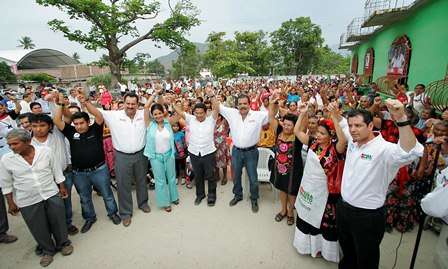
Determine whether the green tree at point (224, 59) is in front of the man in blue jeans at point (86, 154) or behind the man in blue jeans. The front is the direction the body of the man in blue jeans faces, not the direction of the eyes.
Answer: behind

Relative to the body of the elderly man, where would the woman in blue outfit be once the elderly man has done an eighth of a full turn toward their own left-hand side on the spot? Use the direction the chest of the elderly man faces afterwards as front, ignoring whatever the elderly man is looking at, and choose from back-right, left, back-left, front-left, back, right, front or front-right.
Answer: front-left

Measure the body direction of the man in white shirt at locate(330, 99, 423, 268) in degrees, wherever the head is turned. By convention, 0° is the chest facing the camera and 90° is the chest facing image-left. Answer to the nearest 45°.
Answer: approximately 45°

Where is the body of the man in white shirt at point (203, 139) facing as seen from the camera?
toward the camera

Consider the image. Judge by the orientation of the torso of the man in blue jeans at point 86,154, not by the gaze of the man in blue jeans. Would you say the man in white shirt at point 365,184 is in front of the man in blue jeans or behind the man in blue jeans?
in front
# # #
- _EXERCISE PROMPT_
Answer with an exact copy of the lines from the one containing "Relative to the" through the end of the entries above, leaving out everything before.

- _YOUR SOLUTION_
Relative to the body of the elderly man, where would the woman in blue outfit be once the elderly man has done an eighth of a full turn toward their own left-hand side on the spot? Use the direction the chest of the elderly man faces afterwards as front, ignoring whatever the elderly man is looking at, and choose from back-right, left, back-left, front-left, back, right, front or front-right.
Answer: front-left

Measure the body direction of the man in white shirt at locate(330, 99, 423, 268) in degrees, wherever the head is turned. By convention, 0° is the chest facing the camera and 90° is the chest facing image-left. Answer to the nearest 45°.
Answer: approximately 45°

Where is the body of the man in white shirt at point (203, 139) facing as seen from the camera?
toward the camera

Consider the image. Judge by the orientation of the torso of the man in blue jeans at point 86,154, not by the gaze of the man in blue jeans. Would you say the man in white shirt at point 365,184 is in front of the man in blue jeans or behind the man in blue jeans?
in front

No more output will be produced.